Sejam lá quais forem as dúvidas pessoais de Kassoy, as Empresas B eram
de fato as vencedoras em todo o Mercado Global. O Aspen Institute havia
concedido não somente a Kassoy, mas a todos os três cofundadores do B Lab
a bolsa de estudos Henry Crown Fellows. A Fundação Ford ofertou subsídios
financeiros ao B Lab. Os fundadores eram constantemente elogiados por
“líderes de pensamento” reconhecidos e se ouvia com frequência os
chamarem do mesmo; dois dos três fundadores ministraram palestras no
TED. As Empresas B certificadas pela equipe de Kassoy figuravam entre as
companhias mais admiradas do Summit at Sea. Seu sistema corporativo de
classificação fora discutido em Davos. O Centro Beeck de Impacto Social e
Inovação, em Georgetown, promoveu a bolsa de estudos do B Lab com o
objetivo de capacitar as pessoas a usar “os negócios como força para o bem”.
Uma Empresa B importante chamada Laureate Education despertou o
interesse de George Soros e da KKR como investidores, e nomeou Bill
Clinton seu “chanceler honorário” — uma atribuição cujo rendimento era de
quase US$18 milhões em cinco anos, segundo o Washington Post. “Vocês
deveriam prestar atenção a essas Empresas B”, afirmou o ex-presidente ao
promover o B Lab e apresentar as empresas no palco principal da CGI.
Kassoy se questionava o quanto ele e o B Lab teriam que mudar com o
objetivo de buscar a reforma do próprio sistema — a fim de assumir uma
posição para dificultar as coisas ruins. Para os iniciantes, o B Lab tinha uma
ética rigorosa de positividade. “Defendemos uma coisa, mas não somos
contra nada” era um de seus mantras. Contudo, uma verdadeira mudança
pode exigir que você faça oposição, e Kassoy sabia disso. Via de regra, as
mudanças efetivas exigiam sacrifícios e, hoje em dia, Kassoy dizia: “Não há
muitas pessoas que queiram se arriscar.” As verdadeiras mudanças podem
implicar em soluções de compensação e a necessidade de escolher suas
prioridades. “Não acredito que as pessoas que tentam ser mais responsáveis
tenham retornos lucrativos mais altos. Existem soluções de compensação”,
afirma Kassoy, “mas ninguém quer contar essa história”.
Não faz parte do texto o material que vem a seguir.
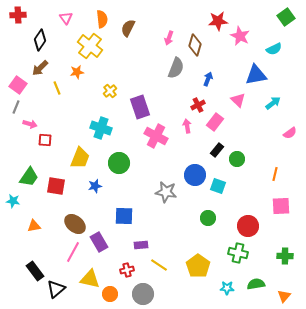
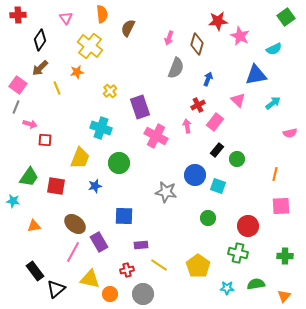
orange semicircle at (102, 19): moved 5 px up
brown diamond at (195, 45): moved 2 px right, 1 px up
pink semicircle at (290, 133): rotated 24 degrees clockwise
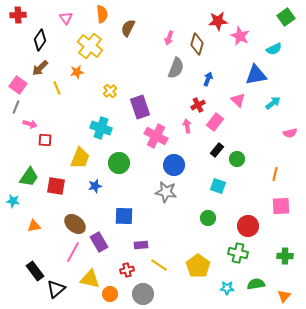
blue circle at (195, 175): moved 21 px left, 10 px up
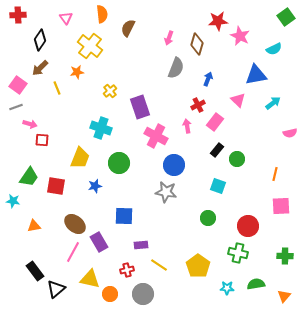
gray line at (16, 107): rotated 48 degrees clockwise
red square at (45, 140): moved 3 px left
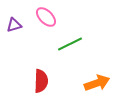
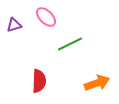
red semicircle: moved 2 px left
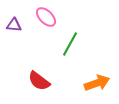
purple triangle: rotated 21 degrees clockwise
green line: rotated 35 degrees counterclockwise
red semicircle: rotated 125 degrees clockwise
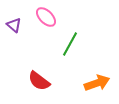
purple triangle: rotated 35 degrees clockwise
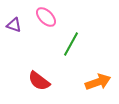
purple triangle: rotated 21 degrees counterclockwise
green line: moved 1 px right
orange arrow: moved 1 px right, 1 px up
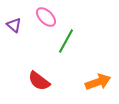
purple triangle: rotated 21 degrees clockwise
green line: moved 5 px left, 3 px up
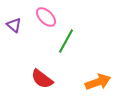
red semicircle: moved 3 px right, 2 px up
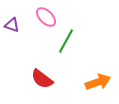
purple triangle: moved 2 px left; rotated 21 degrees counterclockwise
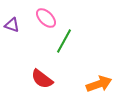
pink ellipse: moved 1 px down
green line: moved 2 px left
orange arrow: moved 1 px right, 2 px down
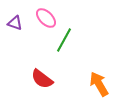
purple triangle: moved 3 px right, 2 px up
green line: moved 1 px up
orange arrow: rotated 100 degrees counterclockwise
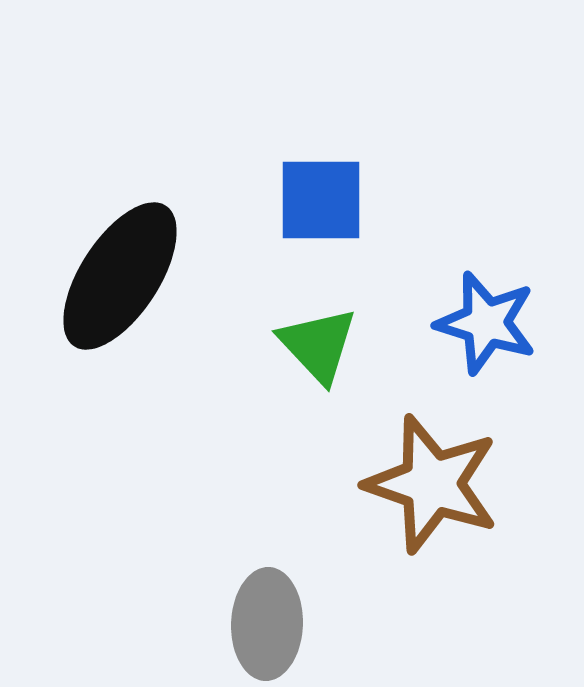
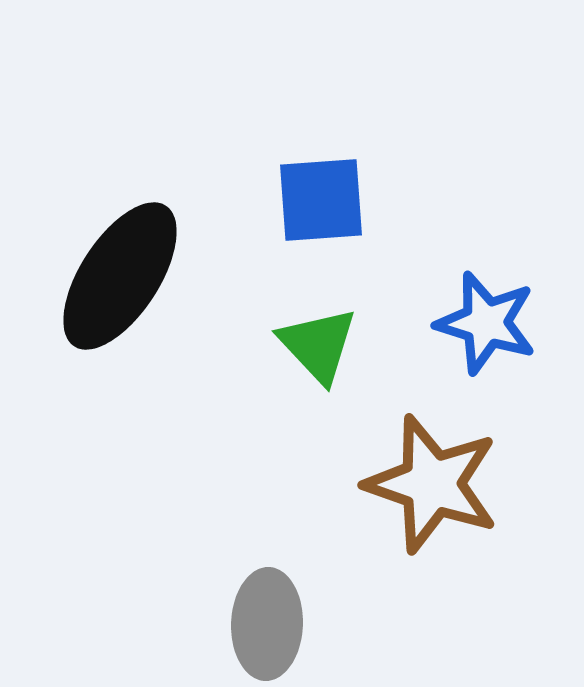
blue square: rotated 4 degrees counterclockwise
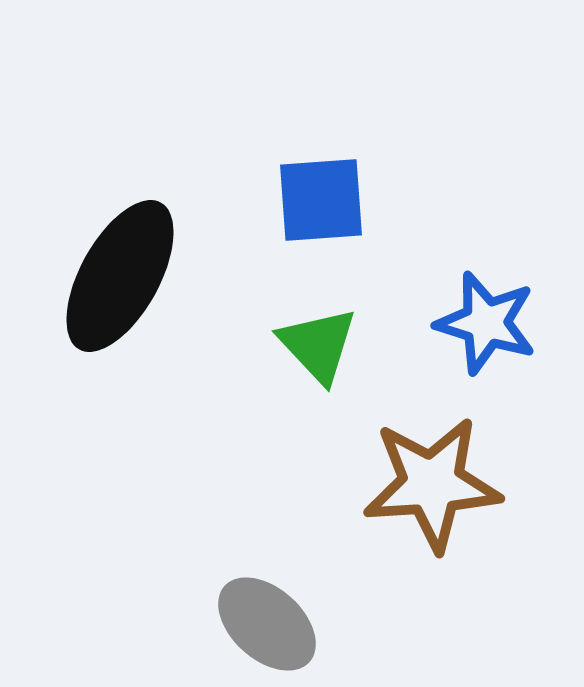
black ellipse: rotated 4 degrees counterclockwise
brown star: rotated 23 degrees counterclockwise
gray ellipse: rotated 50 degrees counterclockwise
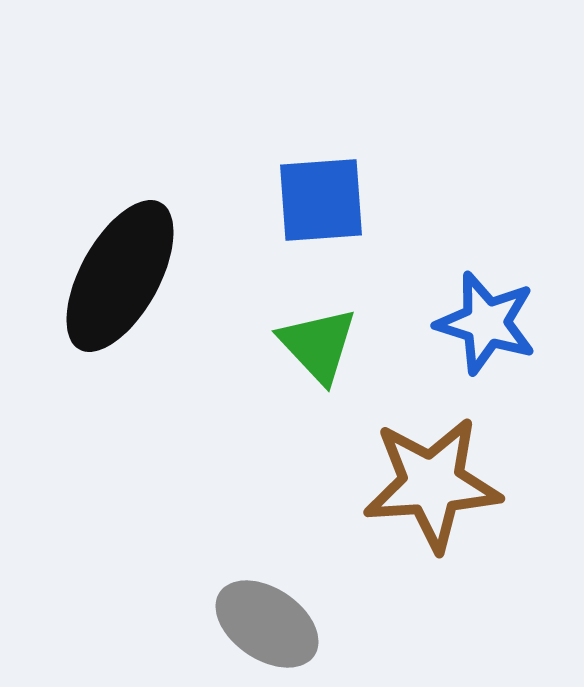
gray ellipse: rotated 8 degrees counterclockwise
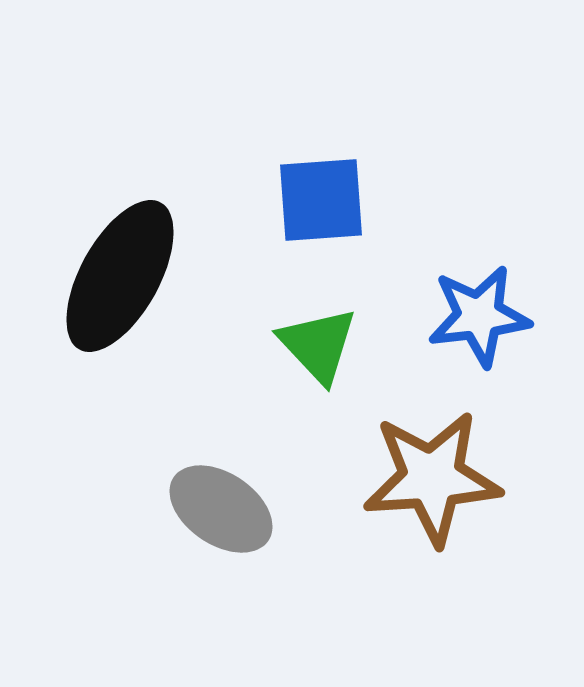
blue star: moved 7 px left, 7 px up; rotated 24 degrees counterclockwise
brown star: moved 6 px up
gray ellipse: moved 46 px left, 115 px up
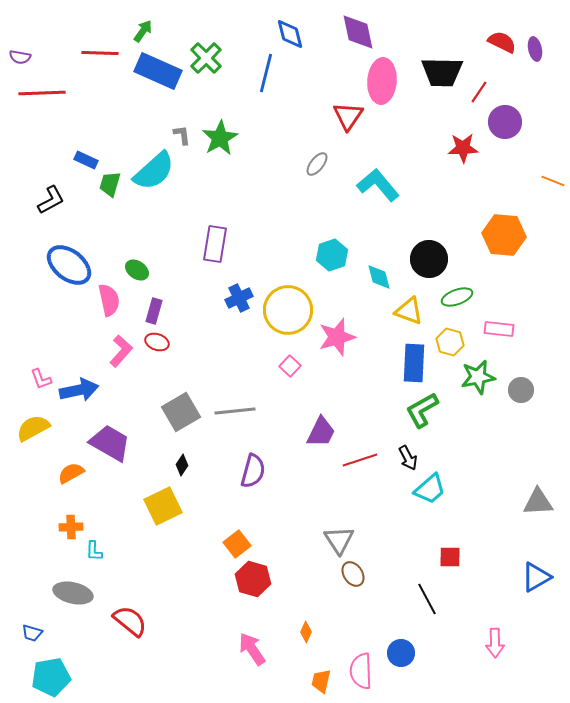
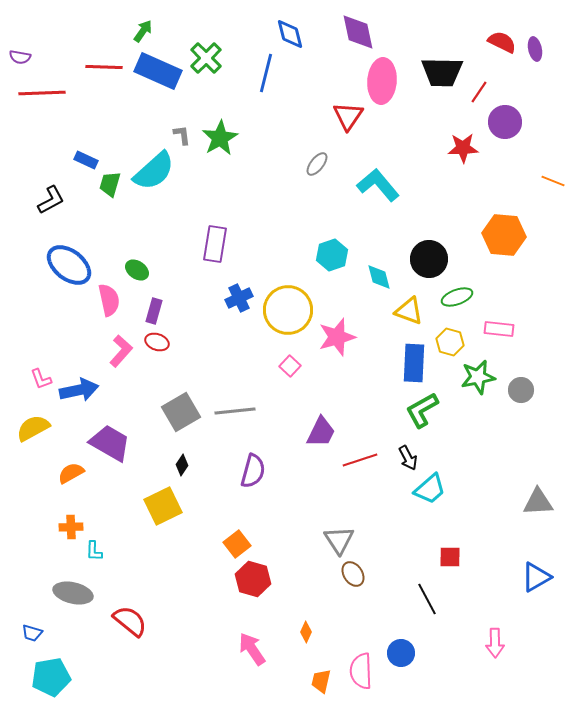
red line at (100, 53): moved 4 px right, 14 px down
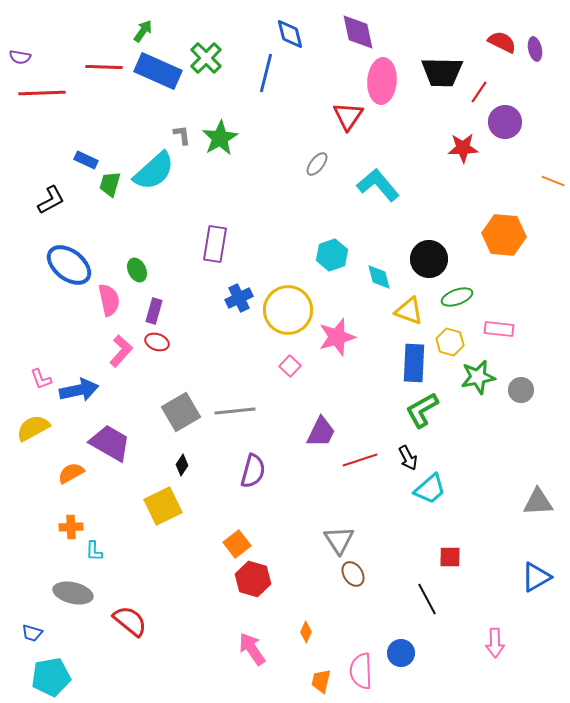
green ellipse at (137, 270): rotated 30 degrees clockwise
Às vezes, ele analisava as pequenas iniciativas do Mercado Global ao seu
redor que buscavam mudanças, porém, ao mesmo tempo, evitavam as
mudanças efetivas, e se perguntava se não era apenas uma forma de distribuir
migalhas com o intuito de manter a ordem. Quando as empresas de capital
privado citavam William Blake e falavam sobre mudar o mundo, o quanto
disso era autêntico e em que medida era comercial, conforme Kassoy disse,
“para fazer com que as pessoas sentissem que foram ouvidas, sem ter uma
revolução sangrenta”?
Kassoy ainda acreditava profundamente no que ele e o B Lab estavam
fazendo. Contudo, ele se questionava: “Qual é o momento certo para dizer
‘Ótimo, é dessa forma que todas as empresas devem se comportar’? Por mais
que eu ache que estamos fazendo algo grandioso, isso poderia ser um tiro
certeiro no coração do capitalismo.” Alguma chama intensa e ardente dentro
de Kassoy parecia querer disparar esse tiro; contestar as pessoas com quem
trabalhava em finanças; mudar os negócios para todos, de modo que
seguissem as mesmas regras; ir ao encalço primeiro do que era ruim, em vez
de facilitar o que já era bom — mudar o sistema com o consentimento de
seus cidadãos, não somente buscar uma solução paliativa para sua
degradação. Mas essa chama entrava em conflito com uma rede de mitos
muito poderosa e disseminada — o Mercado Global. Se a chama que pulsava
dentro de Kassoy, se a mudança em si — autêntica, a começar pela raiz dos
males — tivesse uma chance, muitas pessoas precisariam se desvencilhar das
garras desses mitos e se lembrar do que de fato uma mudança é.